Las historias son fábulosas. Por ello, merecen estar aquí.
Son propiedad muy íntima e intelectual de El Principito

Muriendo de Gripa

"A la hora de escribir estas líneas no estoy seguro de verlas publicadas y, peor aún, no se si se  trata de un escrito más para mi colección, de la introducción para mi testamento o de la última  página de la hermosa biografía que in memorian escribirá alguno de mis amigos sobre mi ejemplar  vida que, sin duda, será un precioso estímulo de superación para las nuevas generaciones."

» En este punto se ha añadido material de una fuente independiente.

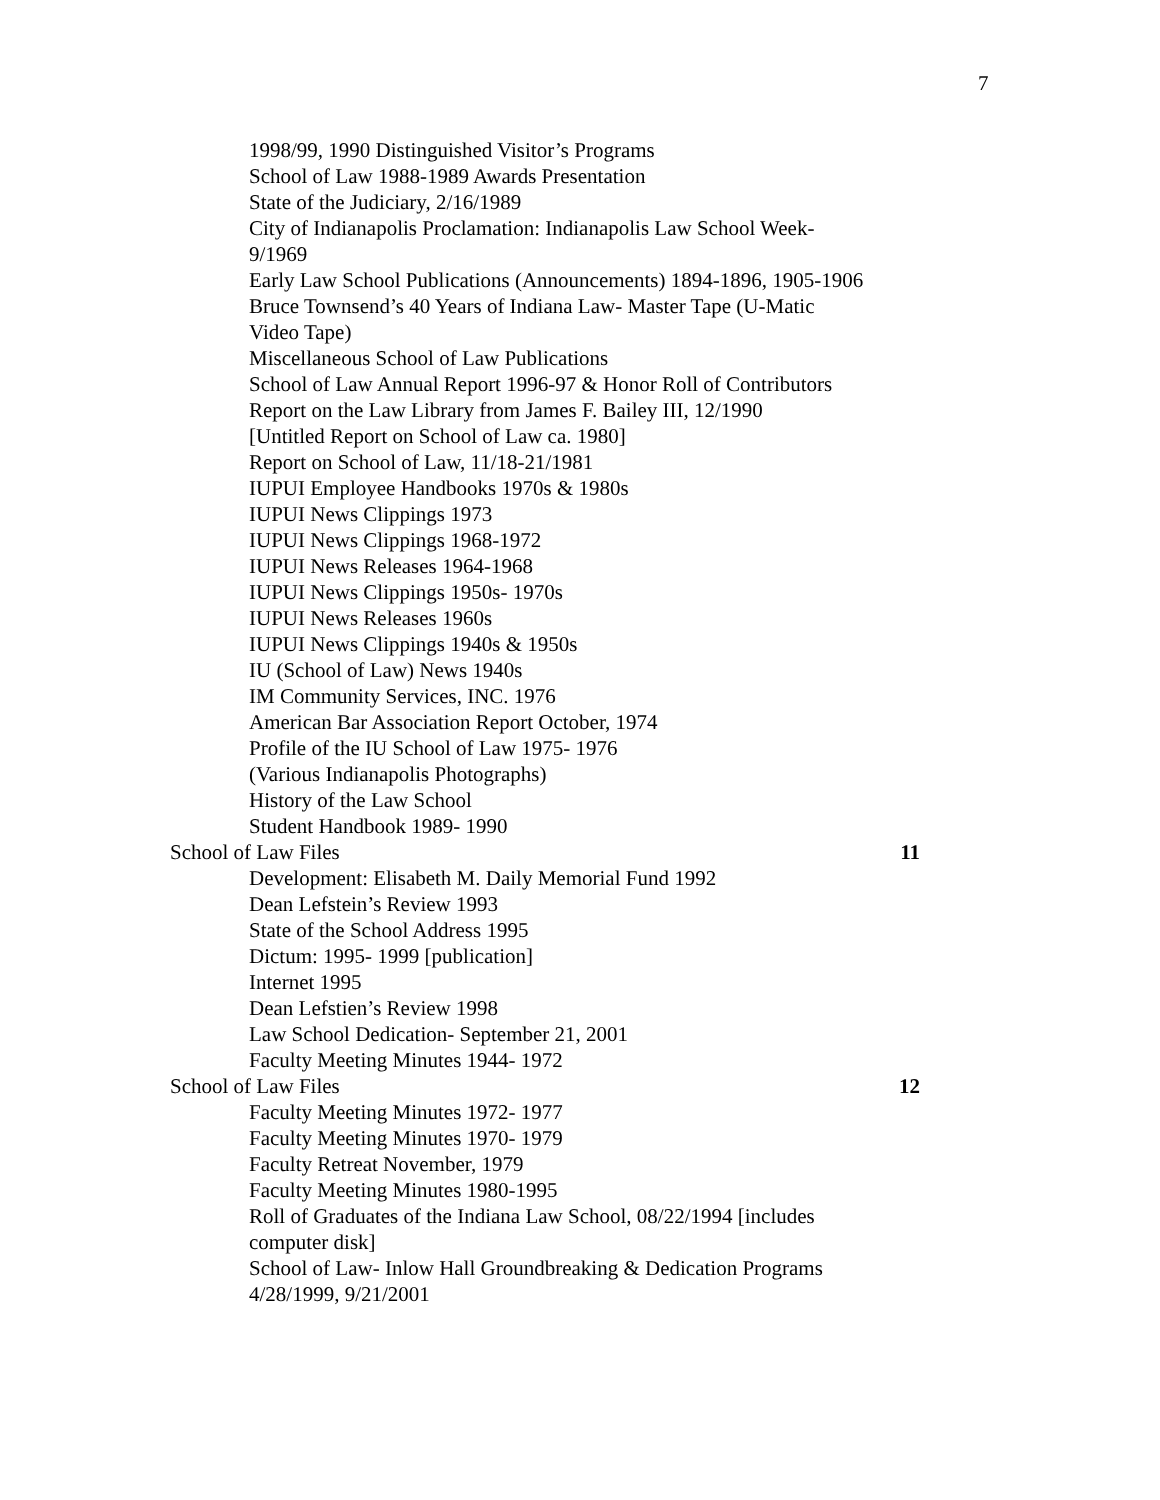7
1998/99, 1990 Distinguished Visitor’s Programs
School of Law 1988-1989 Awards Presentation
State of the Judiciary, 2/16/1989
City of Indianapolis Proclamation: Indianapolis Law School Week-9/1969
Early Law School Publications (Announcements) 1894-1896, 1905-1906
Bruce Townsend’s 40 Years of Indiana Law- Master Tape (U-Matic Video Tape)
Miscellaneous School of Law Publications
School of Law Annual Report 1996-97 & Honor Roll of Contributors
Report on the Law Library from James F. Bailey III, 12/1990
[Untitled Report on School of Law ca. 1980]
Report on School of Law, 11/18-21/1981
IUPUI Employee Handbooks 1970s & 1980s
IUPUI News Clippings 1973
IUPUI News Clippings 1968-1972
IUPUI News Releases 1964-1968
IUPUI News Clippings 1950s- 1970s
IUPUI News Releases 1960s
IUPUI News Clippings 1940s & 1950s
IU (School of Law) News 1940s
IM Community Services, INC. 1976
American Bar Association Report October, 1974
Profile of the IU School of Law 1975- 1976
(Various Indianapolis Photographs)
History of the Law School
Student Handbook 1989- 1990
School of Law Files 11
Development: Elisabeth M. Daily Memorial Fund 1992
Dean Lefstein’s Review 1993
State of the School Address 1995
Dictum: 1995- 1999 [publication]
Internet 1995
Dean Lefstien’s Review 1998
Law School Dedication- September 21, 2001
Faculty Meeting Minutes 1944- 1972
School of Law Files 12
Faculty Meeting Minutes 1972- 1977
Faculty Meeting Minutes 1970- 1979
Faculty Retreat November, 1979
Faculty Meeting Minutes 1980-1995
Roll of Graduates of the Indiana Law School, 08/22/1994 [includes computer disk]
School of Law- Inlow Hall Groundbreaking & Dedication Programs 4/28/1999, 9/21/2001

Ayer vino a casa mi primo el cura, con todos sus
ropajes negros y después de un largo repaso a los
pecadillos de mi existencia me ungió con los Santos
Oleos.
El comienzo de este doloroso final tuvo su origen hace
algunos días mientras disfrutaba de un esplendoroso
día de sol. Yo me sentía divinamente y jamás hubiera
sospechado que la hora de la muerte estuviera tan
cerca y, mucho menos, que una tontería sería el origen
de tan cruel realidad.

Lo cierto es que había mucho calor -como siempre - y
comenzó a caer una suave brisa de agua y esas ganas
locas de salir a correr, de gritar, de abrir los
brazos , de poner mi rostro bajo la lluvia. Aquella
mezcla mortal fue la culpable de mi desdicha y aquí
estoy pagando las consecuencias. El doctor Vélez me
diagnosticó gripa. Así como suena: gripa, y me dijo
que para eso la ciencia no había encontrado aún
ninguna cura lo mismo que para el cáncer o el sida.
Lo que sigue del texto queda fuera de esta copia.